Is there a name for this kind of analysis?
November 15, 2020 12:10 AM   Subscribe

Let’s say a government gathers public input for the purpose of redistricting. The government amasses a thousand pieces of public input, possibly via different media, describing and justifying different geographic communities of interest. And the government wants to manage and mine that data.

Is there a name or phrasing that would concisely describe what is needed?
posted by NotLost to Computers & Internet (6 answers total) 1 user marked this as a favorite
If you mean doing it in an automated way using technology, then "sentiment analysis".

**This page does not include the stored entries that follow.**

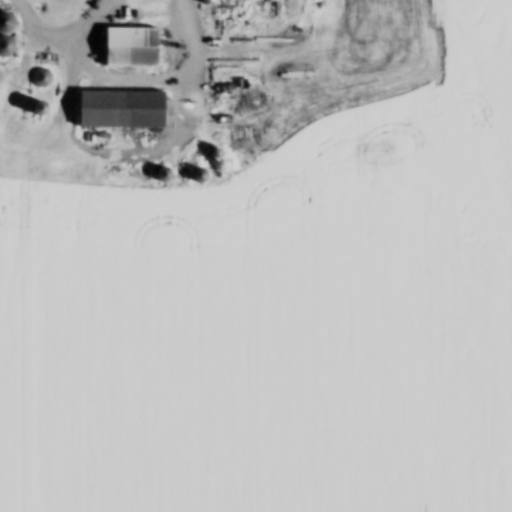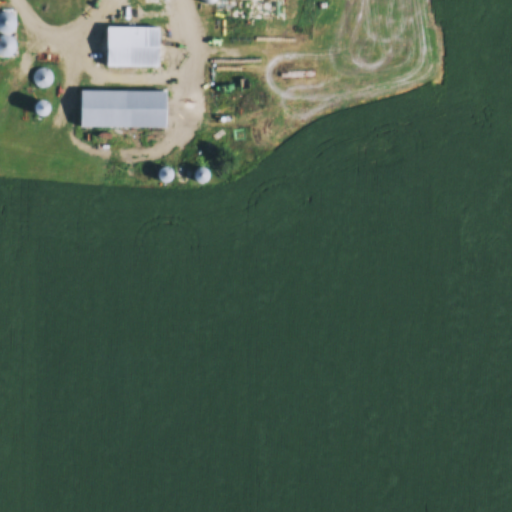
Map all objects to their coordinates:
building: (3, 25)
road: (58, 36)
building: (5, 48)
building: (131, 49)
building: (41, 80)
building: (122, 111)
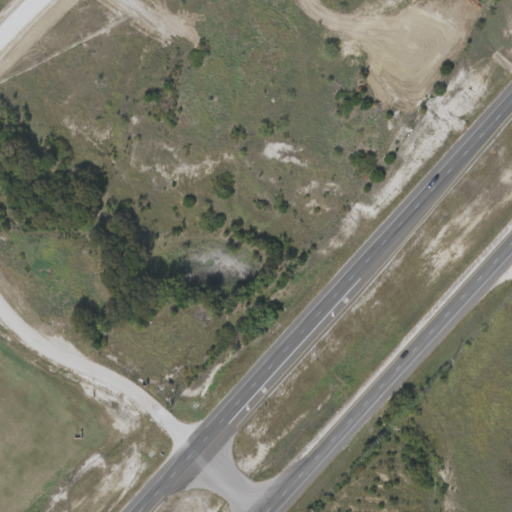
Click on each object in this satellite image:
road: (20, 20)
road: (505, 260)
road: (326, 308)
road: (386, 375)
road: (140, 388)
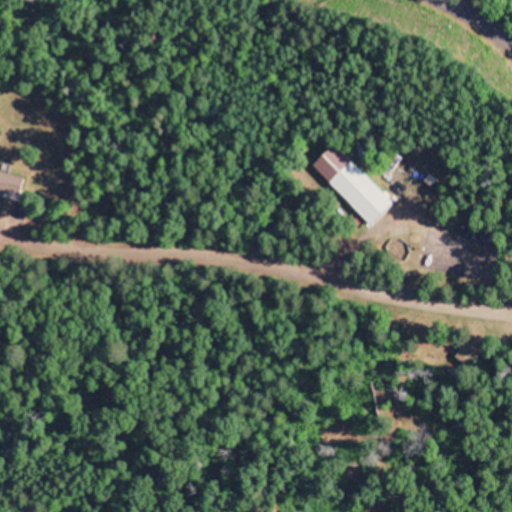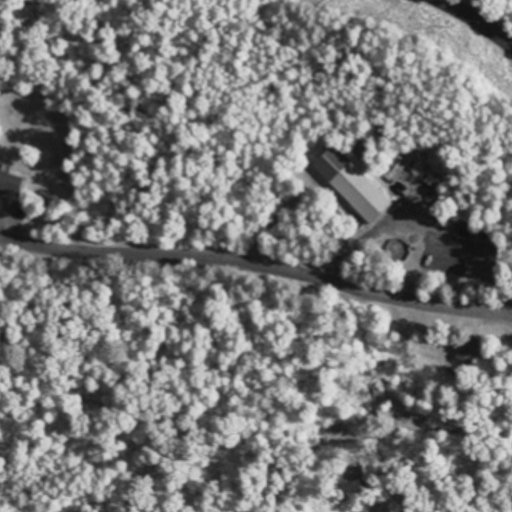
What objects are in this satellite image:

But, uh, in my (limited) experience in the Canadian government, it's often just a junior policy analyst with a stack of emails and a copy of Excel reading all the emails (and thanking whatever god they believe in for the fact that most of them are form letters) and putting tally marks that count all those detailed emails as votes for or against certain broad possible changes that are being considered.
posted by jacquilynne at 12:49 AM on November 15, 2020 [4 favorites]

Are you looking for a descriptive noun or a tool or methodology? Noun=“comment analysis” or “qualitative data analysis”. Lots of good tools out there!
posted by chocotaco at 4:33 AM on November 15, 2020

It's not exactly what you're asking for, but you might be interested in learning about sortition, a system of government in which decisions are made by a randomly selected representative group of citizens. The idea behind sortition is that it decreases factionalism, and gives you a decision-making body that is more like the population as a whole.
posted by Winnie the Proust at 5:34 AM on November 15, 2020

1. I realize I didn't specifically mention that I mean some kind of automated analysis.

2. I was originally asking for a noun, but a tool or methodology would be even better.
posted by NotLost at 6:33 AM on November 15, 2020

Coding might be the word you seek. It's the process of converting qualitative to quantitative data by categorizing content, intensity, etc. so it can be analyzed using standard statistical techniques. There's automatic solutions, but also a lot of best practices for manual approaches that have been worked out over decades to deal with open-ended survey questions, and the like, to avoid bias, etc.
posted by carmicha at 7:03 AM on November 15, 2020 [4 favorites]

Thank you. This phrasing helped me better describe the desired process.